• **SUPPLIED MATERIAL**

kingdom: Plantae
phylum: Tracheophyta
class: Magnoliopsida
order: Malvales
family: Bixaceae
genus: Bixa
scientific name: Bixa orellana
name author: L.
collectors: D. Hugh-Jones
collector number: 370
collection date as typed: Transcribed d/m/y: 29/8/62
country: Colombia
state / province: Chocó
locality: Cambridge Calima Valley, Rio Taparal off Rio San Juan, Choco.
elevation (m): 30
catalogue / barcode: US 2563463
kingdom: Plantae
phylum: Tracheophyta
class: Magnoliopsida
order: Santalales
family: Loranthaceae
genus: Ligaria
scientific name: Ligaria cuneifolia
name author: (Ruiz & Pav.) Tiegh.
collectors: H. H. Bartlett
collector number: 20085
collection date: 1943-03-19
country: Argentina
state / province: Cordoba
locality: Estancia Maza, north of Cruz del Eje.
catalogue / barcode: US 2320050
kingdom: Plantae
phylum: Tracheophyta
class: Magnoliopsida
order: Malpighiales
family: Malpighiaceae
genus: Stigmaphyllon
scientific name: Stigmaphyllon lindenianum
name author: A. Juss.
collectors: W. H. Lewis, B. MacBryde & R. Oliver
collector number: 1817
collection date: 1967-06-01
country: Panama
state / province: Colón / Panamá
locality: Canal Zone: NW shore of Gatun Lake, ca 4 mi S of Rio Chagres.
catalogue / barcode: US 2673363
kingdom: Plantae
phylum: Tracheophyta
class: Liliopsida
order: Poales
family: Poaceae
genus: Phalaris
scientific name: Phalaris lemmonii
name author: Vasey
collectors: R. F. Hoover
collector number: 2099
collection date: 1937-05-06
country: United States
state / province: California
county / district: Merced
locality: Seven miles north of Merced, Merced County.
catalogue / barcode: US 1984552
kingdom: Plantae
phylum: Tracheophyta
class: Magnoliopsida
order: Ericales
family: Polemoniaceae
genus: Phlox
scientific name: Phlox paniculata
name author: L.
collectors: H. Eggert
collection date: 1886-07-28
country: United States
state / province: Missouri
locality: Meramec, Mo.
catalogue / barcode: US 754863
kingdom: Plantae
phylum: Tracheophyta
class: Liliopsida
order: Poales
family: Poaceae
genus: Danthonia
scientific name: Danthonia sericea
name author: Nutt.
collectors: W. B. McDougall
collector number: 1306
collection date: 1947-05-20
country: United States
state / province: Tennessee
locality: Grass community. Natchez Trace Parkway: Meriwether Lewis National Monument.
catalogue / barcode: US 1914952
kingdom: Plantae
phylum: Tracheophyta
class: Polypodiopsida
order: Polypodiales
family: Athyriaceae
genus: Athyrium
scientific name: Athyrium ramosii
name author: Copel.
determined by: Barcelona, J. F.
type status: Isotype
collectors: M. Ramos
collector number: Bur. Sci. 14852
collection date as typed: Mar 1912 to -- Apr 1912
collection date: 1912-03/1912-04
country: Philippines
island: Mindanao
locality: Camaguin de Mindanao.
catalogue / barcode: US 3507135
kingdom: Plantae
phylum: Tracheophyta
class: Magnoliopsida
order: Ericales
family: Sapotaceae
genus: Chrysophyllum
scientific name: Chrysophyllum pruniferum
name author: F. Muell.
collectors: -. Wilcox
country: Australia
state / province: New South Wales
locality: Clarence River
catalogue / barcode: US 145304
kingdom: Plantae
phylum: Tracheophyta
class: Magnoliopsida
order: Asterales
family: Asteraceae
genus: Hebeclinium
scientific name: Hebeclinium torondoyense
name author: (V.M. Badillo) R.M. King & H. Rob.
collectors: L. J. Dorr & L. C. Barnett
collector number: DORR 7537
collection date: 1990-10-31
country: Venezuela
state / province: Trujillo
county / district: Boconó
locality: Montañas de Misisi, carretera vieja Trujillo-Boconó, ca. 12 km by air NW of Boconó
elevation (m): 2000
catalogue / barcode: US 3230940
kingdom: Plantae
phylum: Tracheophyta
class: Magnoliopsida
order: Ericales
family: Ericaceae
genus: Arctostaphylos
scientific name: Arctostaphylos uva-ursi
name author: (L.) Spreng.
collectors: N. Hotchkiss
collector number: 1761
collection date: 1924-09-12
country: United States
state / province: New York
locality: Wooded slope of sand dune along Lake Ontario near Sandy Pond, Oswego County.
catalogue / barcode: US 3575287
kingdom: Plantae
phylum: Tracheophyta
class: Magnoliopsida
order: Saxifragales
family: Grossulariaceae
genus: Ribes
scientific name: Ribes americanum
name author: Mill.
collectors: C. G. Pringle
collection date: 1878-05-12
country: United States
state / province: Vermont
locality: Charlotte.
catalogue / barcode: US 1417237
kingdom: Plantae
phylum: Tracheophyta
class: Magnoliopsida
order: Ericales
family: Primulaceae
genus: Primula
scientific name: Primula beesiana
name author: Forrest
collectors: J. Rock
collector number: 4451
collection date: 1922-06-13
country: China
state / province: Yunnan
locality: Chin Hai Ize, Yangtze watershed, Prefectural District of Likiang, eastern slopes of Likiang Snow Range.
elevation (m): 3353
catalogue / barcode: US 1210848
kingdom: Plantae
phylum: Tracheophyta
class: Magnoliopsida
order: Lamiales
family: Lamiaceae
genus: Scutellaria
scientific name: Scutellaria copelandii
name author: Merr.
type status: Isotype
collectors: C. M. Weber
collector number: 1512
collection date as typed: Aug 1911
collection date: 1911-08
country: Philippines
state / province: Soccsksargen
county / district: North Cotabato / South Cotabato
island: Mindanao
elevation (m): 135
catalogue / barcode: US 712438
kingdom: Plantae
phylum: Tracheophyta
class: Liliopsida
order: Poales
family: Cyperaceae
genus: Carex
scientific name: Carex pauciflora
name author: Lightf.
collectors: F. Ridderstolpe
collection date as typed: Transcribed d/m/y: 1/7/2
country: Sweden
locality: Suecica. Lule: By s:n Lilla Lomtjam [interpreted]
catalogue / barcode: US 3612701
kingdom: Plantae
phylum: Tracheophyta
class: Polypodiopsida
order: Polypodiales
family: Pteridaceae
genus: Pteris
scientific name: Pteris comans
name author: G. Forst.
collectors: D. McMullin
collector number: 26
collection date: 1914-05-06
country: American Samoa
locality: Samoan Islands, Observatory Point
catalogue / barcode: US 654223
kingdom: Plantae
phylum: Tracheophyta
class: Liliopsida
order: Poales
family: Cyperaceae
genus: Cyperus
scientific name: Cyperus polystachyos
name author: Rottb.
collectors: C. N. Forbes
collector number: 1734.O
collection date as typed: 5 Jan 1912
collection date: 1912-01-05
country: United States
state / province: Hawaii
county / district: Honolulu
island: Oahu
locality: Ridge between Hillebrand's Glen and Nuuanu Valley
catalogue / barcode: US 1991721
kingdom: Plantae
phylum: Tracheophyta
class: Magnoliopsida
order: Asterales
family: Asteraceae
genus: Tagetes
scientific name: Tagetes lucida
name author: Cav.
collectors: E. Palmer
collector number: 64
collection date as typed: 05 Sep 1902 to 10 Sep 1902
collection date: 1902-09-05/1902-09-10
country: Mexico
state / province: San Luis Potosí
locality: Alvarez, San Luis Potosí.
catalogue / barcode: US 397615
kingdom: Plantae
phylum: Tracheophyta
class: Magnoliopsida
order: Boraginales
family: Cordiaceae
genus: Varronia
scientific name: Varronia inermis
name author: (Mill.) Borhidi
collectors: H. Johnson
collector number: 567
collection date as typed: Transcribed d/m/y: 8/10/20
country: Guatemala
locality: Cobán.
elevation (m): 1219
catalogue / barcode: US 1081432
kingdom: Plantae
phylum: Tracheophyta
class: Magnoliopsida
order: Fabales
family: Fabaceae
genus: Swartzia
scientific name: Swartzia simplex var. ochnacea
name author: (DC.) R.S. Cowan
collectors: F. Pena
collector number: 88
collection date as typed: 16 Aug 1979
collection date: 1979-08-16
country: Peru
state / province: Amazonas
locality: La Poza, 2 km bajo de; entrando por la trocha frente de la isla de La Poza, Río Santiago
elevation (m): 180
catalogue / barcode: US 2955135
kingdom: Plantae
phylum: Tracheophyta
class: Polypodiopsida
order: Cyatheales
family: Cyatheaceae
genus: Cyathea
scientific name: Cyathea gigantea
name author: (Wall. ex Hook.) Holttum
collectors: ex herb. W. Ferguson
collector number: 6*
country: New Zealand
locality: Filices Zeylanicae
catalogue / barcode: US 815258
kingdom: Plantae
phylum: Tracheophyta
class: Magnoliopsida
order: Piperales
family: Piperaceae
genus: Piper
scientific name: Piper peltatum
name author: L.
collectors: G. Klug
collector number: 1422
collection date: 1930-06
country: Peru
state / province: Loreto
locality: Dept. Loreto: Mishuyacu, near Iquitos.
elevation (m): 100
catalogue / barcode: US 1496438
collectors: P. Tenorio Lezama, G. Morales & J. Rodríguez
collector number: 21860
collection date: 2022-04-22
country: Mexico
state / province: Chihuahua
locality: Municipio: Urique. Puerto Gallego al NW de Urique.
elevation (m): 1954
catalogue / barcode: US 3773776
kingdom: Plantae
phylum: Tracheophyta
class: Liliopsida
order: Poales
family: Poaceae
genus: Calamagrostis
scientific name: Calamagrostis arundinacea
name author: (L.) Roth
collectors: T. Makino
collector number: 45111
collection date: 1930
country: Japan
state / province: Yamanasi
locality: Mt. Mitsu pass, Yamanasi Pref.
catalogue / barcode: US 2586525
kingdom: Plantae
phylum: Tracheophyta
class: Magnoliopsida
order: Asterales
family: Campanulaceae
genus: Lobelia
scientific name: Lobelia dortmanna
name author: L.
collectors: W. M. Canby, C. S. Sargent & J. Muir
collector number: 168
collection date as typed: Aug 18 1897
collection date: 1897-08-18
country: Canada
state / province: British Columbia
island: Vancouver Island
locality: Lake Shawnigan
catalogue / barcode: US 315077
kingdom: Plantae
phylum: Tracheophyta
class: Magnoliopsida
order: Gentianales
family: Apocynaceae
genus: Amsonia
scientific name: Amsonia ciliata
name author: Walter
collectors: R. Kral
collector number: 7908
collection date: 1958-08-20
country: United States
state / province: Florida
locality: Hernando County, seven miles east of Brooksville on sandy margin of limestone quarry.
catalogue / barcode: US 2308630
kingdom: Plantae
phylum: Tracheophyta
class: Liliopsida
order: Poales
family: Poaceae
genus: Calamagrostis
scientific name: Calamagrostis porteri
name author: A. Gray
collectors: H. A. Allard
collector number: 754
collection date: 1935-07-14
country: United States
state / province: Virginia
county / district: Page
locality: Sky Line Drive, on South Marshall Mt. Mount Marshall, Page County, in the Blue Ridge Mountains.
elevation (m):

• **THE EXERCISE**
Reproduce without any change every line from the very first one above down to and including the line that contains "collector number: 370".

• **EXERCISE ANSWER**
kingdom: Plantae
phylum: Tracheophyta
class: Magnoliopsida
order: Malvales
family: Bixaceae
genus: Bixa
scientific name: Bixa orellana
name author: L.
collectors: D. Hugh-Jones
collector number: 370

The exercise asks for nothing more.